(Document section)

Live in 1965, that is. This special footage was sent to me by Robyn Carter, an Arlington native, retro retail and postwar culture fan. Filmed in 8mm color in 1965 by Robyn’s grandmother, Izola Grubb, this footage comes to us through the courtesy of Robyn’s aunt, Sue Kuhlman, who worked there during the store’s early years. The clip, (twenty seconds long but looped three times to provide a longer look) shows a pan shot of the entire face of this 1964-built “Korvette City”, an integrated shopping center containing a Food Center, furniture and carpet store, and a two-story department store. An auto center would have been at the edge of the property.

Mrs. Grubb, an avid 8mm moviemaker, shot a large number of reels of family film over the years, and one day decided to film the exterior of the store where her daughter Sue worked. Oh, that more people would have done that kind of thing, especially during that era when stores looked so cool! It’s a wonderful look at not only the store in its prime (on a very busy day, you will observe), but the cars and even a couple of happy shoppers. Thanks so much, Sue and Robyn, for sharing it with us!

A little background on the Baileys Crossroads Korvette – the store, located at 1335 Leesburg Pike, opened on April 30, 1964 and was the second Korvette to be opened in the metro DC area, the first having opened in Rockville, Maryland. A newspaper account of opening day at the Baileys Crossroads store describes a “day-long traffic jam" that "stretched bumper to bumper from Alexandria nearly to Seven Corners on Rte. 7 and from the Arlington County line to Lake Bancroft on Columbia Pike". Wow! The grand opening of most any shopping center was a major event in those fairly innocent times, but Korvette (despite the nagging emergence of operating and profitability problems and home office turmoil) still enjoyed a hugely positive reputation with the public. A Korvette opening was definitely front page news in 1964.

(End Document section)

Your task: In the text about the 1965 Korvette footage, on what date did the Baileys Crossroads store open?

(Data listing)

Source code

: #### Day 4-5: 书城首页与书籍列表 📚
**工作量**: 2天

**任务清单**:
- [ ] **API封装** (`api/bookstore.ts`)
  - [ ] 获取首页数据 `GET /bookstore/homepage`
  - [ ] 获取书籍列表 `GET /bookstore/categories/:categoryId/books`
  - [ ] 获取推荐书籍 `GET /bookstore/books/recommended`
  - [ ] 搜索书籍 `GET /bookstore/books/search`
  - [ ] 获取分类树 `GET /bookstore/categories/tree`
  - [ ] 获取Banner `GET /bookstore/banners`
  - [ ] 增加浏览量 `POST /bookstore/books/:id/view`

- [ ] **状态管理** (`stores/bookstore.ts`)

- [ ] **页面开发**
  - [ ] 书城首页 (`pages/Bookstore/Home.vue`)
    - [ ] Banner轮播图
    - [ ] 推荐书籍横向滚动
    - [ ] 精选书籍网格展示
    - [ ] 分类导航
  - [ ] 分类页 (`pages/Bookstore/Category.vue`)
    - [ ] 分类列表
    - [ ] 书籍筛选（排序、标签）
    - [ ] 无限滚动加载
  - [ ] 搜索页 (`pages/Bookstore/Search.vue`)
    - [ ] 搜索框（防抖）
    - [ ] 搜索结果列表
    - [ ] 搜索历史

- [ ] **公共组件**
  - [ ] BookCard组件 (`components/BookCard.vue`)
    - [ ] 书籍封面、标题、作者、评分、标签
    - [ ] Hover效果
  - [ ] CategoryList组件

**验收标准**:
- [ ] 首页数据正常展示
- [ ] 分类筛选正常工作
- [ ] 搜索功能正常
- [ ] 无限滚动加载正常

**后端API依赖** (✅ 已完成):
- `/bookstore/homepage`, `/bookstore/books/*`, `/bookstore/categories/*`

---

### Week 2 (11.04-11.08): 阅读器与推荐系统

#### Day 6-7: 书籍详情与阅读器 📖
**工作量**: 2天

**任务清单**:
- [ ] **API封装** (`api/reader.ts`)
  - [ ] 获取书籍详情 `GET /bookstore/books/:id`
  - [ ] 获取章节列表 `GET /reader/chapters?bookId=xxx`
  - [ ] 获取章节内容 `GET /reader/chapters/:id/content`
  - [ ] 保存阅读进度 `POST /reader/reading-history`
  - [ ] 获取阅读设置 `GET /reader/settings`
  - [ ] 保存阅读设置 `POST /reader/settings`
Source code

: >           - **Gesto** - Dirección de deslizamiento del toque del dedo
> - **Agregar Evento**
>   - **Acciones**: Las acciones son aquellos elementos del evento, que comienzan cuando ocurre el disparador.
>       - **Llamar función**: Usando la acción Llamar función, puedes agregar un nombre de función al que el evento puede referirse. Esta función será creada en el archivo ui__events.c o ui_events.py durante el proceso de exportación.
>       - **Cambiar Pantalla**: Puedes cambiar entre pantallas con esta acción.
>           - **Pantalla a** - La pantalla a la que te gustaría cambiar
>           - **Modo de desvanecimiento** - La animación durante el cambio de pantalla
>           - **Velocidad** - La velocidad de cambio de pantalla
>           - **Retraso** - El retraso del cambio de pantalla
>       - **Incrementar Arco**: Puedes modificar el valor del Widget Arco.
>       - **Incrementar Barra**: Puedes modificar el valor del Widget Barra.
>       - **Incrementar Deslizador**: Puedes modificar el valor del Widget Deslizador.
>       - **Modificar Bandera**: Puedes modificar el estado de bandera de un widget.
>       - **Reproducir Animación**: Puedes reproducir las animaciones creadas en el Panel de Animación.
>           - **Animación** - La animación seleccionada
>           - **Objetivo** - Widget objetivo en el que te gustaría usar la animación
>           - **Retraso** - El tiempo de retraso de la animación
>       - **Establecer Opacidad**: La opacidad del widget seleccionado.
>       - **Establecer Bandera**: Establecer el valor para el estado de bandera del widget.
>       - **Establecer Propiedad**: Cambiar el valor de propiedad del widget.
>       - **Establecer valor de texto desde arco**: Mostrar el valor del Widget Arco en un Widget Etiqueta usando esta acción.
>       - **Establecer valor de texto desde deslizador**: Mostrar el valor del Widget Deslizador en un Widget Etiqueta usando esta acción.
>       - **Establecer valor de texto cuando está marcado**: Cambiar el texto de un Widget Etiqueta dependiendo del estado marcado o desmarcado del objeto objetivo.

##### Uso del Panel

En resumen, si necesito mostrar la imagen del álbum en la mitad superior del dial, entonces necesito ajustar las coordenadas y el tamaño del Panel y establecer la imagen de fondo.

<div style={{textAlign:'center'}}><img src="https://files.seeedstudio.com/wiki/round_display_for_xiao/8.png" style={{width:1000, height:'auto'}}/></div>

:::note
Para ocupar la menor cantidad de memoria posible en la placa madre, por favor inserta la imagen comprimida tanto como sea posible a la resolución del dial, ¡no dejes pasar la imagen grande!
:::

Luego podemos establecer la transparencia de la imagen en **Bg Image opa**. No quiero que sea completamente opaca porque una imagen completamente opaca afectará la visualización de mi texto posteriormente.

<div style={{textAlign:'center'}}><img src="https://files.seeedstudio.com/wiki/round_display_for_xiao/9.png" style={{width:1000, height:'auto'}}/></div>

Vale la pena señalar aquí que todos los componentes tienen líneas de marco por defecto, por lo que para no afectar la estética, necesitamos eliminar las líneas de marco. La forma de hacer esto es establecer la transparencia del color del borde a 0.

(End Data listing)

Exercise response: April 30, 1964